#### Page text:
Filed by: Bergen Brunswig Corporation. This
                                   Communication is filed pursuant to Rule 425
                                   under The Securities Act of 1933, as amended,
                                   and deemed filed pursuant to Rule 14a-12 of
                                   the Securities Exchange Act of 1934.

                                   Subject Company: Bergen Brunswig Corporation
                                   Commission File Number: 1-5110


FORWARD-LOOKING STATEMENTS

The following communications contain certain "forward-looking statements" within
the meaning of Section 27A of the Securities Act of 1933 and Section 21E of the
Securities Exchange Act of 1934. These statements are based on management's
current expectations and are subject to uncertainty and changes in
circumstances. Actual results may vary materially from the expectations
contained in the forward-looking statements. The forward-looking statements
herein include statements addressing future financial and operating results of
AmeriSource and Bergen Brunswig and the timing, benefits and other aspects of
the proposed merger.

The following factors, among others, could cause actual results to differ
materially from those described in the forward-looking statements: inability to
obtain, or meet conditions imposed for, governmental approvals for the
transaction; failure of the stockholders of AmeriSource and Bergen Brunswig to
approve the merger; the risk that the businesses of AmeriSource and Bergen
Brunswig will not be integrated successfully; failure to obtain and retain
expected synergies; and other economic, business, competitive and/or regulatory
factors affecting the businesses of AmeriSource and Bergen Brunswig generally.

#### Tasks to perform:
- 1) Decide whether each statement agrees with the filing notice on the AmeriSource and Bergen Brunswig merger. Answer yes or no, and quote the words of the notice that settle it.
(a) The communication is filed pursuant to Rule 425 under the Securities Act of 1933.
(b) The Commission File Number given for the subject company is 1-5110.
(c) The forward-looking statements rest on audited final results.
- 2) Rewrite the filing notice from "Filed by: Bergen" to "the Securities Exchange Act of 1934.", changing "Rule 425" to "Rule 165".
- 3) Continue the filing notice on the proposed AmeriSource and Bergen Brunswig merger after its final sentence.

#### Record extracts:
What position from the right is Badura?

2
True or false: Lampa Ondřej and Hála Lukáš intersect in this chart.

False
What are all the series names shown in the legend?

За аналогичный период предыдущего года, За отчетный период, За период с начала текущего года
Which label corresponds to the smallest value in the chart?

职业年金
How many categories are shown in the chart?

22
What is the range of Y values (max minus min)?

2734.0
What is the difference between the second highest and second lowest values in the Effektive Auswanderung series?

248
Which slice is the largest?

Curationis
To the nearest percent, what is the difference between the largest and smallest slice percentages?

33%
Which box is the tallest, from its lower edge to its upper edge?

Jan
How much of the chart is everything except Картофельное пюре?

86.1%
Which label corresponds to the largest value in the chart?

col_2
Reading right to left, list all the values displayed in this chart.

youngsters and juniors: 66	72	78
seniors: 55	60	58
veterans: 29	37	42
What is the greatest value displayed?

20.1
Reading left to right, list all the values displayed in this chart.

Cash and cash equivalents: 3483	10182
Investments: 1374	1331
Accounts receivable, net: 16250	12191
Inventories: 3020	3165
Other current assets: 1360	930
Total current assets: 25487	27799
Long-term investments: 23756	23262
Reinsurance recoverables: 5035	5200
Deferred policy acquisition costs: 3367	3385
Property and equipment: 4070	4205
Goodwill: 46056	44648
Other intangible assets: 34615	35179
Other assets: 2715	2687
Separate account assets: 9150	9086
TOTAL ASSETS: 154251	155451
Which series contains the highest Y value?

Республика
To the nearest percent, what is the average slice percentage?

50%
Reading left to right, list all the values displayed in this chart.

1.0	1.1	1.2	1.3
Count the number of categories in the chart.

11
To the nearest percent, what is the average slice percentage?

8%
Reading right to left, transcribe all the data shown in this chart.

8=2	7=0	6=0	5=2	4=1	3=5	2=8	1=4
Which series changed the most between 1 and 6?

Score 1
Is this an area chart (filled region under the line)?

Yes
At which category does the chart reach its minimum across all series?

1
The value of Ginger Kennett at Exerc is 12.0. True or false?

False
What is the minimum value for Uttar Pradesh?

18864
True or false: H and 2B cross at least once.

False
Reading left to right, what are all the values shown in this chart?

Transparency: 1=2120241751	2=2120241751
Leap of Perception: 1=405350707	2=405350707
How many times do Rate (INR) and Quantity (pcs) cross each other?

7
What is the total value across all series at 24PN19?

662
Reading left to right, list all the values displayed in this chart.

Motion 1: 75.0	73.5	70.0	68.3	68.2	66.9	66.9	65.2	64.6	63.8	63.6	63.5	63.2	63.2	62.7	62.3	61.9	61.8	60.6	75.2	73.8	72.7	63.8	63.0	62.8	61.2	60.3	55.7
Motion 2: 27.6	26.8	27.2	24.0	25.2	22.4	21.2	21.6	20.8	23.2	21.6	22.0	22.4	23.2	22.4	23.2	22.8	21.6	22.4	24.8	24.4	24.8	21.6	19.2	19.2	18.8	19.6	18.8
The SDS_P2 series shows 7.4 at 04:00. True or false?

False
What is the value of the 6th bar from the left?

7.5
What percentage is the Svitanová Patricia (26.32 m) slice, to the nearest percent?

#### Your written answers:
- 1)
(a) Yes: "This Communication is filed pursuant to Rule 425 under The Securities Act of 1933, as amended"
(b) Yes: "Commission File Number: 1-5110"
(c) No: "These statements are based on management's current expectations"

- 2)
Filed by: Bergen Brunswig Corporation. This
                                   Communication is filed pursuant to Rule 165
                                   under The Securities Act of 1933, as amended,
                                   and deemed filed pursuant to Rule 14a-12 of
                                   the Securities Exchange Act of 1934.

- 3)
More detailed information about these factors is set forth in AmeriSource's and
Bergen Brunswig's filings with the Securities and Exchange Commission, including
each of their Annual Reports on Form 10-K for fiscal 2000 and their most recent
quarterly reports on Form 10-Q. AmeriSource and Bergen Brunswig are under no
obligation to (and expressly disclaim any such obligation to) update or alter
their forward-looking statements whether as a result of new information, future
events or otherwise.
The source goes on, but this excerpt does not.